··· DATA ···

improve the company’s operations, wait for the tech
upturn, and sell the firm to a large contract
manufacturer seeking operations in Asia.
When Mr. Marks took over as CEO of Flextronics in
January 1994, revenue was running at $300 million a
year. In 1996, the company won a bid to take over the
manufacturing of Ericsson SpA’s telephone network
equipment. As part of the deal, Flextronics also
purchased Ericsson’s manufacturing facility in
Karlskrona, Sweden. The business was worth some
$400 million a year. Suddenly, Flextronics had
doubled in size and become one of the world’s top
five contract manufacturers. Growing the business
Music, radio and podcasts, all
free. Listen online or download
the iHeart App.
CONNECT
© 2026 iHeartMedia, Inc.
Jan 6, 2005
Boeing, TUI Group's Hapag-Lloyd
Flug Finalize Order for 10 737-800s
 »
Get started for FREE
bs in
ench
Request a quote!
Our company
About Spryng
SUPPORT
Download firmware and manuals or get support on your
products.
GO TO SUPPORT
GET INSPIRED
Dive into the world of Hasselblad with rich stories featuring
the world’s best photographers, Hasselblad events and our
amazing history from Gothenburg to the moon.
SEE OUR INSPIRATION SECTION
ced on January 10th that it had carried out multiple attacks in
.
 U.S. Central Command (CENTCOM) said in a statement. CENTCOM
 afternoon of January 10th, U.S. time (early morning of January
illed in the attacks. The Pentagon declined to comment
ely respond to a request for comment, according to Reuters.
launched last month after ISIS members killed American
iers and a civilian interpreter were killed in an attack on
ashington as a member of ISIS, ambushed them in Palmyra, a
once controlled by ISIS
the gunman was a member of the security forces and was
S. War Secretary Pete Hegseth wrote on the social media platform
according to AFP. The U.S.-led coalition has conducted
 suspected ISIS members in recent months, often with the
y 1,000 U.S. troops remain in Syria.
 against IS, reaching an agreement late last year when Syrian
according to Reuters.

···

**TO DO**. Transcribe the listing above exactly, including every line.

**FINISHED EXERCISE**.
improve the company’s operations, wait for the tech
upturn, and sell the firm to a large contract
manufacturer seeking operations in Asia.
When Mr. Marks took over as CEO of Flextronics in
January 1994, revenue was running at $300 million a
year. In 1996, the company won a bid to take over the
manufacturing of Ericsson SpA’s telephone network
equipment. As part of the deal, Flextronics also
purchased Ericsson’s manufacturing facility in
Karlskrona, Sweden. The business was worth some
$400 million a year. Suddenly, Flextronics had
doubled in size and become one of the world’s top
five contract manufacturers. Growing the business
Music, radio and podcasts, all
free. Listen online or download
the iHeart App.
CONNECT
© 2026 iHeartMedia, Inc.
Jan 6, 2005
Boeing, TUI Group's Hapag-Lloyd
Flug Finalize Order for 10 737-800s
 »
Get started for FREE
bs in
ench
Request a quote!
Our company
About Spryng
SUPPORT
Download firmware and manuals or get support on your
products.
GO TO SUPPORT
GET INSPIRED
Dive into the world of Hasselblad with rich stories featuring
the world’s best photographers, Hasselblad events and our
amazing history from Gothenburg to the moon.
SEE OUR INSPIRATION SECTION
ced on January 10th that it had carried out multiple attacks in
.
 U.S. Central Command (CENTCOM) said in a statement. CENTCOM
 afternoon of January 10th, U.S. time (early morning of January
illed in the attacks. The Pentagon declined to comment
ely respond to a request for comment, according to Reuters.
launched last month after ISIS members killed American
iers and a civilian interpreter were killed in an attack on
ashington as a member of ISIS, ambushed them in Palmyra, a
once controlled by ISIS
the gunman was a member of the security forces and was
S. War Secretary Pete Hegseth wrote on the social media platform
according to AFP. The U.S.-led coalition has conducted
 suspected ISIS members in recent months, often with the
y 1,000 U.S. troops remain in Syria.
 against IS, reaching an agreement late last year when Syrian
according to Reuters.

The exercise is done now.